A former Dane County sheriff’s deputy, convicted in July of embezzling money from the deputies’ union that he served as treasurer, was sentenced Friday to five years of probation, with 90 days of it to be spent in jail.

Joel M. Wagner, 55, of Sun Prairie, who retired from the Sheriff’s Office in early 2017, told Dane County Circuit Judge Jill Karofsky that he took the money — in all about $32,000 that he has repaid through a loan from his mother — because his wife has a condition called compulsive buying disorder, and despite her six-figure income she has continually spent the couple deep into debt.

Wagner said his wife is seeking help for her addiction. He said he did not bring up her addiction to demonize her, because although he has filed for divorce in order to financially protect himself, he still loves her.

The money that Wagner took from the Dane County Deputy Sheriff’s Association — through unauthorized credit card use, reimbursement for mileage for road trips he didn’t take and skimming money collected for union events — wasn’t used to pay down the debts accumulated because of his wife’s spending addiction or to live luxuriously.

“Why did I take the money? So I had some money to spend on my son and daughter for birthday and Christmas presents,” Wagner said during an emotional 23-minute statement in which he talked extensively about the extreme financial burdens caused by his wife’s condition. “I gave my son some spending money while he was in college. I bought presents for my parents as well, and I spent some money on ball games.”

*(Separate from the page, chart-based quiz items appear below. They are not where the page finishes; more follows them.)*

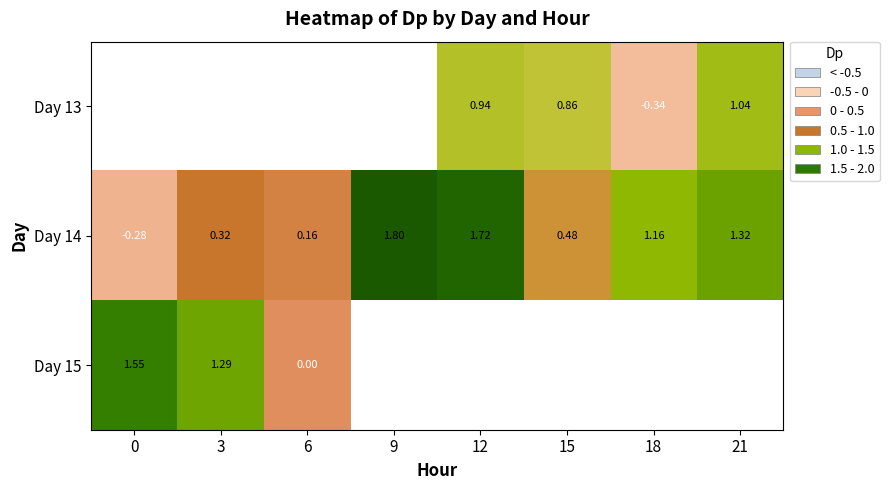

Is the value of Day 15 at 0 greater than the value of Day 14 at 15?

Yes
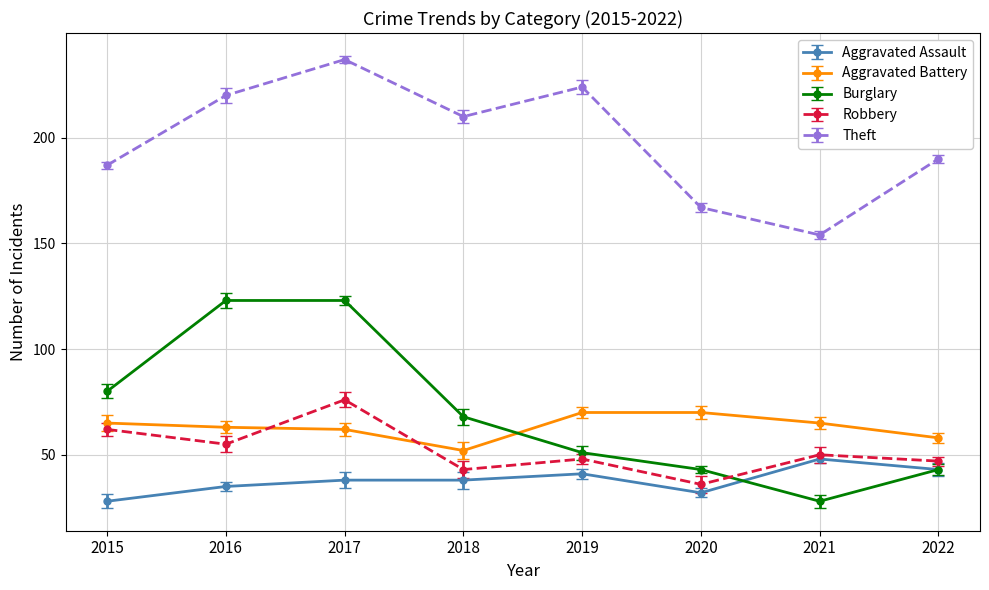

How many data points in Robbery are above 50?

3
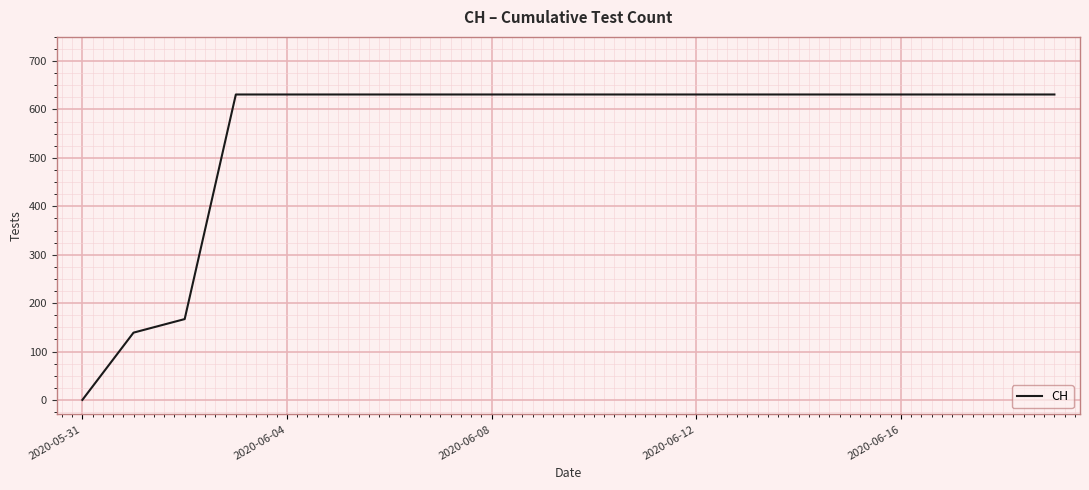

What is the maximum value shown in the chart?

631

Some of the improperly spent union funds were used to buy Milwaukee Brewers tickets through StubHub.

“I am not proud of what I did, I am ashamed,” Wagner said. “I felt trapped going in the wrong direction down a one-way street. I did it so I could bury my head in the sand and avoid that 2,000-pound elephant in the room.”

But Karofsky said Wagner had other options, such as bankruptcy, but instead he didn’t want to ask for help.

“You say you were pushed to the point of desperation,” Karofsky said, “but it pushed you to the point of stealing from your family, really, the men and women who stood shoulder-to-shoulder with you every day.”

Karofsky said that not sentencing Wagner to some time in jail, as his lawyer, Chris Van Wagner, had asked — in part to avoid losing the two jobs Wagner now works to make ends meet — would unduly depreciate the seriousness of what Wagner did.

Deputy James Brigham, who is on the board of directors of the Dane County Deputy Sheriff’s Association, said that in a past, unrelated case, when another law enforcement officer was caught stealing from his union, Wagner’s reaction was one of disdain, and Wagner said the officer should have been given a longer sentence than the 15-month prison sentence he received.

“All the while, (Wagner) is stealing from us,” Brigham said.

In the past, when going through the Dane County Deputy Sheriff’s Association’s treasury report, Brigham said, Wagner would pound his fist on the table and say, “If there’s one penny missing, I’m going to be the one going to prison.”

“How ironic,” Brigham said. “It sounds like the defense is going to make the argument that he shouldn’t spend any time incarcerated. It’s almost laughable given his own statements and his own words.”

It’s possible that because of his former job as a Dane County sheriff’s deputy, Wagner will serve his time in another county. Karofsky ruled that Wagner could serve his jail sentence in Sauk, Rock or Iowa counties. He was ordered to report to jail in February.